The gist here is to choose regions where energy is produced more sustainably, either because the grid in general is hooked into more sustainable energy sources, or because Amazon has built its own project. I wonder if this is listed in any obvious place when selecting a region to spin up a resource in from the AWS Console…
User Behavior Patterns
- How do you take advantage of user behavior patterns to support your sustainability goals?
That said, all the suggestions in this sections are also ones that can be made from a cost optimization or user experience perspective.
Software and Architecture Patterns
Once again: Batching and queuing is good (smooths out resource usage, and lets fewer resources operate at near higher utilization), requiring customers to upgrade their devices is bad. Also, continually re-analyze and re-optimize your infrastructure.
- How do you take advantage of software and architecture patterns to support your sustainability goals?
These are again all suggestions that could live in other sections — there’s not really anything new here, just additional justifications for existing best practices.
Data Patterns
- How do you take advantage of data access and usage patterns to support your sustainability goals?
Less data → more sustainable. To this I’d add “more secure” too (you can’t leak what you don’t have).
Also, slower data storage methods are generally more energy efficient, so offloading data to the slowest acceptable storage medium helps.
Hardware Patterns
- How do your hardware management and usage practices support your sustainability goals?
Interesting to note that specialized EC2 instances (for example, ML-optimized instances) are generally more energy efficient for the given task — not just faster — than general-purpose instances. Also, the further you operate down the EC → ECS/EKS → Lambda pipeline, the more AWS auto-optimizes and auto-upgrades back-end capacity to optimize for energy efficiency. (Of course, you also start to lose autonomy, especially with the ECS/EKS → Lambda shift…)
Development and Deployment Patterns
- How do your development and deployment processes support your sustainability goals?
Managed device farms for testing keeps coming up over the last few sections… I wonder if this is another AWS offering?
The Review Process
The review of architectures needs to be done in a consistent manner, with a blamefree approach that encourages diving deep.
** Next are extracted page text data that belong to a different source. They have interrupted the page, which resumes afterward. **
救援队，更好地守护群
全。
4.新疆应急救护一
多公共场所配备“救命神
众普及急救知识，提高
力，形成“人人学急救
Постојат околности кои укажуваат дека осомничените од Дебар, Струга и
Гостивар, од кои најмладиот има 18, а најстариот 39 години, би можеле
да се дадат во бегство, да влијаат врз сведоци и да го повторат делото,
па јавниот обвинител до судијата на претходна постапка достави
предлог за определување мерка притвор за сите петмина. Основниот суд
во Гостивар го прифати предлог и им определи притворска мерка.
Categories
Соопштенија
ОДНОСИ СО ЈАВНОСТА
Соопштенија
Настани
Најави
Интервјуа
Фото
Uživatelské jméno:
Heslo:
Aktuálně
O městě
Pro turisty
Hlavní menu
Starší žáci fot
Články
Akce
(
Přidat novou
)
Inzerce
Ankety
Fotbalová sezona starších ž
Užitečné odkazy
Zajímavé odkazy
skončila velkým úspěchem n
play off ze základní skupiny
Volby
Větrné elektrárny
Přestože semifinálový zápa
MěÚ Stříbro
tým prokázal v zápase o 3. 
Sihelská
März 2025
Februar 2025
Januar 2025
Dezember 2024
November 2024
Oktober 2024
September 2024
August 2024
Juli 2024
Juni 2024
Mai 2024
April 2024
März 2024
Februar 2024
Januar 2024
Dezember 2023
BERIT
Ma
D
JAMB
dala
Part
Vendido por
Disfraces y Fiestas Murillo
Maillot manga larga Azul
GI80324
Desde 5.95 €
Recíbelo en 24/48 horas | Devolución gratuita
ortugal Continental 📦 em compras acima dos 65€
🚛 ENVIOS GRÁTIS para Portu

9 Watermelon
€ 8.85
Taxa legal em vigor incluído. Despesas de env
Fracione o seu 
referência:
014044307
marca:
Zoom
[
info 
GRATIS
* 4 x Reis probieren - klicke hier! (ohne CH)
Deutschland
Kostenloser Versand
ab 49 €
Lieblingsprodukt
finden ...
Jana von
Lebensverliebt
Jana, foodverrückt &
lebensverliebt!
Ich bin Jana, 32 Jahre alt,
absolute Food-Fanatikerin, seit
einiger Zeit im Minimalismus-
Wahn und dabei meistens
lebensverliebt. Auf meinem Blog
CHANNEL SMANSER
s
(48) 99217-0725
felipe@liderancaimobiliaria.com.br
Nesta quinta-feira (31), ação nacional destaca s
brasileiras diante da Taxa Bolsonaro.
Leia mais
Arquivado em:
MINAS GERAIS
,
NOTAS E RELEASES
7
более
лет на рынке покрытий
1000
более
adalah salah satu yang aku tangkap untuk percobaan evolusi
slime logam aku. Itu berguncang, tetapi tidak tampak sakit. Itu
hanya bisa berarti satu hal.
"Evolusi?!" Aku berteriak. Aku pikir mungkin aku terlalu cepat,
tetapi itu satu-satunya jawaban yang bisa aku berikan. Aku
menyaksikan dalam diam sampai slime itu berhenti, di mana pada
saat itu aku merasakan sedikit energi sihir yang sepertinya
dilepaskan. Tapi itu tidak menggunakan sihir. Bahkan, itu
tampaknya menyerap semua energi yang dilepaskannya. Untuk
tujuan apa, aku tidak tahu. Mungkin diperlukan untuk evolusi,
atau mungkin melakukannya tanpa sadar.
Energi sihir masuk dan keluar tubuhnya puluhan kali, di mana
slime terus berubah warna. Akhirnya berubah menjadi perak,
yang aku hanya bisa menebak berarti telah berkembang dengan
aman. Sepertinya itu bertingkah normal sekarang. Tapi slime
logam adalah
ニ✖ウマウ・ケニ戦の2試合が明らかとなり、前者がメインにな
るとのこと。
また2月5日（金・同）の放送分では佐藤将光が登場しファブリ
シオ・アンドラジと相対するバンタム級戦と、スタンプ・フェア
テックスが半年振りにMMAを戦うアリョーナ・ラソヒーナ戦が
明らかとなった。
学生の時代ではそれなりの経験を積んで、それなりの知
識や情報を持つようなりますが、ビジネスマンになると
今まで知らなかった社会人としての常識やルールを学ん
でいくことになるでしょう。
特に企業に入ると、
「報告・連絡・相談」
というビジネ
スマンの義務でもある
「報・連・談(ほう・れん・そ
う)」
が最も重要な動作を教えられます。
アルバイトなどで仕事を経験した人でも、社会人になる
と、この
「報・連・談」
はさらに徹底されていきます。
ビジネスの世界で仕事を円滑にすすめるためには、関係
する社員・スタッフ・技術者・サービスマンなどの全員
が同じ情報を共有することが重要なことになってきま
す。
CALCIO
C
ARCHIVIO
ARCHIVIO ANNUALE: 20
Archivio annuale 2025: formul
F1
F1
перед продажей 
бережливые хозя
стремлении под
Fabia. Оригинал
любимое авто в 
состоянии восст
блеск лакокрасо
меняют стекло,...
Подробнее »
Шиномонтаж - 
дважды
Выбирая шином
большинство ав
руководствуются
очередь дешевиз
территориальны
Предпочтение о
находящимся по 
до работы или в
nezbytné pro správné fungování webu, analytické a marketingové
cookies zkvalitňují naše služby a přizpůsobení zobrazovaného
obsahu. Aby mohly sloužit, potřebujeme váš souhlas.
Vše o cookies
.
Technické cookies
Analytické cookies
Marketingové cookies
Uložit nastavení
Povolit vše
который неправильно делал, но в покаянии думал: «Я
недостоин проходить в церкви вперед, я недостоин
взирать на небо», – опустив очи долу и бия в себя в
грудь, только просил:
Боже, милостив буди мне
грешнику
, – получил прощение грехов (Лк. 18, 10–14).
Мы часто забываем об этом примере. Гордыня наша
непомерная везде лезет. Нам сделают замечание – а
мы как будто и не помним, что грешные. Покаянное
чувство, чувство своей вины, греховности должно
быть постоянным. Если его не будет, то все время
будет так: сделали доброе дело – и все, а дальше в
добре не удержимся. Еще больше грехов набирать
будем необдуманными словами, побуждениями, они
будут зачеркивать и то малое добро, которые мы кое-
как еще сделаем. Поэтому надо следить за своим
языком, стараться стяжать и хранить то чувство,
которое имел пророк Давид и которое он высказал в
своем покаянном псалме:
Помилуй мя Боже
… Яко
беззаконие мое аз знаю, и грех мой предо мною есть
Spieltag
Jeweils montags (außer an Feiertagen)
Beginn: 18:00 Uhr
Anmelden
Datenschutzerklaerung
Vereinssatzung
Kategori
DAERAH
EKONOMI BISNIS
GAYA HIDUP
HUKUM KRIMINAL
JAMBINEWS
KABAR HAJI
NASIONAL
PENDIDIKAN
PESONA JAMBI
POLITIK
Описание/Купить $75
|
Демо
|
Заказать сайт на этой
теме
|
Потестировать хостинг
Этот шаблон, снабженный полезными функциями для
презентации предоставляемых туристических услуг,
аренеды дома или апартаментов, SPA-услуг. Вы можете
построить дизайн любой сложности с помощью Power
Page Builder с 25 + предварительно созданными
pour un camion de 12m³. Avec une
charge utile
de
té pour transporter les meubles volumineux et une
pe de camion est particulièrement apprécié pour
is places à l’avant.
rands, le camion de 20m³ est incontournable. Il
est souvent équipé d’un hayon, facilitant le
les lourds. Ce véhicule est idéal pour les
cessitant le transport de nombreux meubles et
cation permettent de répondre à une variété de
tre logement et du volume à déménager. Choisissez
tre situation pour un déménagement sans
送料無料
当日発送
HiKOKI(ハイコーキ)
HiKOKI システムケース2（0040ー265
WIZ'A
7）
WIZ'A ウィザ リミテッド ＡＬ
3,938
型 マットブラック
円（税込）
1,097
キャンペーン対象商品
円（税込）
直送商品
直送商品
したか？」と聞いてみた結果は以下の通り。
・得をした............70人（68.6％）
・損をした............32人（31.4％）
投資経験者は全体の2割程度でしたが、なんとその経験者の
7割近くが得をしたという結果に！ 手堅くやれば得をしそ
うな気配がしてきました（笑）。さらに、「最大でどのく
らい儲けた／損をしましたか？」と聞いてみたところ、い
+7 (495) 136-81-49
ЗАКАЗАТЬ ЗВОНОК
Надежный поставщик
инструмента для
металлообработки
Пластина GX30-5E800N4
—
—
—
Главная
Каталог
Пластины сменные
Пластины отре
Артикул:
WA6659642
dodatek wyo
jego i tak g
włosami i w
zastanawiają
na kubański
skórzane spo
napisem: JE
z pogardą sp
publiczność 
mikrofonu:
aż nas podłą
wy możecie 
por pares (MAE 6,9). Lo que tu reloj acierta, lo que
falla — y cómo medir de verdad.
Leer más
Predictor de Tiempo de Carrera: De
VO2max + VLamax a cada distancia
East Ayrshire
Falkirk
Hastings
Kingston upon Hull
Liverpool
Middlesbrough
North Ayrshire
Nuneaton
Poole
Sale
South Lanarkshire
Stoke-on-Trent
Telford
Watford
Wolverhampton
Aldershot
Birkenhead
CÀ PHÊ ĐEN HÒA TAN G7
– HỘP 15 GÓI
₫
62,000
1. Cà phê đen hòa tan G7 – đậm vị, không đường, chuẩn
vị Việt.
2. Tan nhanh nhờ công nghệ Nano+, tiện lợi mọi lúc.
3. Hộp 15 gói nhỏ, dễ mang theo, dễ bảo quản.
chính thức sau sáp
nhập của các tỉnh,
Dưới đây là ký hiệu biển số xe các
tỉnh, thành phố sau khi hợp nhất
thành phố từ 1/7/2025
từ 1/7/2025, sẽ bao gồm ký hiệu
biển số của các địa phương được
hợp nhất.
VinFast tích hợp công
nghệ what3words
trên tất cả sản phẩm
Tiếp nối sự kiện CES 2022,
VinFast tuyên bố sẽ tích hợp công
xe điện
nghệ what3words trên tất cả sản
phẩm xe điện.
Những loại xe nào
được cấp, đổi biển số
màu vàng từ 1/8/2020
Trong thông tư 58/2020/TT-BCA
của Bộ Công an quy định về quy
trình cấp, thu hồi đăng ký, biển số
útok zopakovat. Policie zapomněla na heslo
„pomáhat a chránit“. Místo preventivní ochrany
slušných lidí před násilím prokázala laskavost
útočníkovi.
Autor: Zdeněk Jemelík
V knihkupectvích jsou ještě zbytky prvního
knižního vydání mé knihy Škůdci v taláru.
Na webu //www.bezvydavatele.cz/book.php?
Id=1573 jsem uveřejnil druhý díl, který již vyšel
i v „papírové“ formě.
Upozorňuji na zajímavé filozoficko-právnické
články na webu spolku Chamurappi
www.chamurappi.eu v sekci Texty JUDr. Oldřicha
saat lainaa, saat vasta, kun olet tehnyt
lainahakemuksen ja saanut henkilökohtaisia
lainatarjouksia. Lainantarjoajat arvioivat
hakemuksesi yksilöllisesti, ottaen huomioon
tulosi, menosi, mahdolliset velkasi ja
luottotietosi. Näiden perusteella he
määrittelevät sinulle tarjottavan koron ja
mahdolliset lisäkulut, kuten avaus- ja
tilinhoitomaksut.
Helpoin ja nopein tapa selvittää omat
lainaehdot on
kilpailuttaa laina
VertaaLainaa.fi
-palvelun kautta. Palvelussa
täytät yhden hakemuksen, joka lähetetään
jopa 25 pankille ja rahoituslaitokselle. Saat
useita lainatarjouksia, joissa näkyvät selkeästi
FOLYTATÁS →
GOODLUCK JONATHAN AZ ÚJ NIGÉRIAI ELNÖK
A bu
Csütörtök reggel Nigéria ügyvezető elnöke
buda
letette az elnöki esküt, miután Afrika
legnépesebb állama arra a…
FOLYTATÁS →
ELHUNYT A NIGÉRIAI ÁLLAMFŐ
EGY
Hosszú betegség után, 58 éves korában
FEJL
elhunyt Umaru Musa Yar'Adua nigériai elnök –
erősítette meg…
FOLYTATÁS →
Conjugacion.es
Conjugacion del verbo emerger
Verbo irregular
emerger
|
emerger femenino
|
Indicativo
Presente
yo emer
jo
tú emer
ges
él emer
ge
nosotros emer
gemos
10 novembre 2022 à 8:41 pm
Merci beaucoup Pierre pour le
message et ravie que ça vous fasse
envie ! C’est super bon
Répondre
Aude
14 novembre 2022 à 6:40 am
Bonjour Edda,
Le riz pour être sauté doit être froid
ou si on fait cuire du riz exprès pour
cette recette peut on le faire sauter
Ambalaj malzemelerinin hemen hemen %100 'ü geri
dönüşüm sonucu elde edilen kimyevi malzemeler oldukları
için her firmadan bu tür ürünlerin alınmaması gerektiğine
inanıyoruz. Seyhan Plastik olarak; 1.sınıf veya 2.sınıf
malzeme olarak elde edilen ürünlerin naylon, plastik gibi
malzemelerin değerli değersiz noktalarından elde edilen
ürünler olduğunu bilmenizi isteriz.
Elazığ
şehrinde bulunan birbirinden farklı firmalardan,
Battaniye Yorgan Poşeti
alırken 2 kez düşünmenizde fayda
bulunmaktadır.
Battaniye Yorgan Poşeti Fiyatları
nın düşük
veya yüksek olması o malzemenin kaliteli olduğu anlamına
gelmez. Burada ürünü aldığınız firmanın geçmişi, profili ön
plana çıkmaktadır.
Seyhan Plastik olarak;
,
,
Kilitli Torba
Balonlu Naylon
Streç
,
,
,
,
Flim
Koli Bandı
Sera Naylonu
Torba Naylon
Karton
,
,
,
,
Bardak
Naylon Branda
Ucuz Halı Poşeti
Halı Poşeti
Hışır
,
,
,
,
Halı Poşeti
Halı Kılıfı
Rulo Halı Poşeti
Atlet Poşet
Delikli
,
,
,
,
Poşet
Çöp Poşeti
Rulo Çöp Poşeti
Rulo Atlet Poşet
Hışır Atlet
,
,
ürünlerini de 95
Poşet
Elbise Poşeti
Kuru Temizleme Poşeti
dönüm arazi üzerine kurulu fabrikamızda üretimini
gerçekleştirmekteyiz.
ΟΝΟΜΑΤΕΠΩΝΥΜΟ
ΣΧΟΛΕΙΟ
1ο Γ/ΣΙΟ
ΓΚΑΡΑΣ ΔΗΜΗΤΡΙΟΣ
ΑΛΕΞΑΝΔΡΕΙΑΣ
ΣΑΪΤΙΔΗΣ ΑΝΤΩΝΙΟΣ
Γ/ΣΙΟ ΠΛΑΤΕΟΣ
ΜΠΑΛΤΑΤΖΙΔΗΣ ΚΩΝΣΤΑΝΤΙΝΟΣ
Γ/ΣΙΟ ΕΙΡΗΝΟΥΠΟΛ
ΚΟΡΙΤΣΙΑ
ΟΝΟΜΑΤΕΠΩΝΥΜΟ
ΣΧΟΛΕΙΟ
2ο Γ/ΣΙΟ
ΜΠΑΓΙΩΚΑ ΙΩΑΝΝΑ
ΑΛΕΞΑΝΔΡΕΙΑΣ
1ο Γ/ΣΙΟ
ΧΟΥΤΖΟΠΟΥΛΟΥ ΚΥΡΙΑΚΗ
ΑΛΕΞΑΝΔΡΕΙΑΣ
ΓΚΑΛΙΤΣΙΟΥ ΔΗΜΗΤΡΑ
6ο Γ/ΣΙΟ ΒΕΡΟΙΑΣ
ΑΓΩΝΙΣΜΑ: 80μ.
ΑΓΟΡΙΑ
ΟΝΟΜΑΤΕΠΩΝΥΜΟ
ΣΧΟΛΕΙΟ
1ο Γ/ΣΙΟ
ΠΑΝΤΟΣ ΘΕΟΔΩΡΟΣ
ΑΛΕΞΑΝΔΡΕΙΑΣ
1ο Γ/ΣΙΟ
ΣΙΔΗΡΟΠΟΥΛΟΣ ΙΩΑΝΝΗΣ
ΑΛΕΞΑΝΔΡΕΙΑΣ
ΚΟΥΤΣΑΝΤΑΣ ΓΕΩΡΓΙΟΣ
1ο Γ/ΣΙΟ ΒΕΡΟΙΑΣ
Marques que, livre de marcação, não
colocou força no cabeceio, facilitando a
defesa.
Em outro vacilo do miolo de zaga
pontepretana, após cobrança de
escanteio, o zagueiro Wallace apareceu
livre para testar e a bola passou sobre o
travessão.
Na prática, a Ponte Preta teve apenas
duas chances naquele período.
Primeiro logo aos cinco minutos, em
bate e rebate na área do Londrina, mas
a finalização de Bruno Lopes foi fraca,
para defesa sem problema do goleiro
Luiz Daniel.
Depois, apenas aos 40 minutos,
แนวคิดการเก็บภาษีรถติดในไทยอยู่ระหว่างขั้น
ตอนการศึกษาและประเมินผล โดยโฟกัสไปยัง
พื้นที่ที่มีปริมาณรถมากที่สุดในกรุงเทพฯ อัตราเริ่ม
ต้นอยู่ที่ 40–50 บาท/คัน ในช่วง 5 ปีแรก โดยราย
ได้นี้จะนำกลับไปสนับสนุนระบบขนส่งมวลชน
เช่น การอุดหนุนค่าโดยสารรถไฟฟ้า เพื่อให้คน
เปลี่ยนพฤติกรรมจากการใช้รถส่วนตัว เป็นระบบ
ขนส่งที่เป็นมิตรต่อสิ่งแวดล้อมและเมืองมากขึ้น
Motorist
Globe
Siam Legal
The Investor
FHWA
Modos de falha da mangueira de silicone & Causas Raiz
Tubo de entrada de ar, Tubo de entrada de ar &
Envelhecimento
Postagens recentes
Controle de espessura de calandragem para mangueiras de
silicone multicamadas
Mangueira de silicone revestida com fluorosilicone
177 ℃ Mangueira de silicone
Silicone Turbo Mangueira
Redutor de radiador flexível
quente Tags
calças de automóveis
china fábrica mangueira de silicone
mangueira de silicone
It should be a light weight process (hours not days) that is a conversation and not an audit.
🤔
Interesting terminology:
- One-Way Doors: Decisions that are difficult-to-impossible change.
- Two-Way Doors: Decisions that are easily reversible.
I tend to think of this personally as “keeping my options open”.
Often, we find that reviews are the first time that a team truly understands what they have implemented.
!!!
Shorter section: Review early, review often.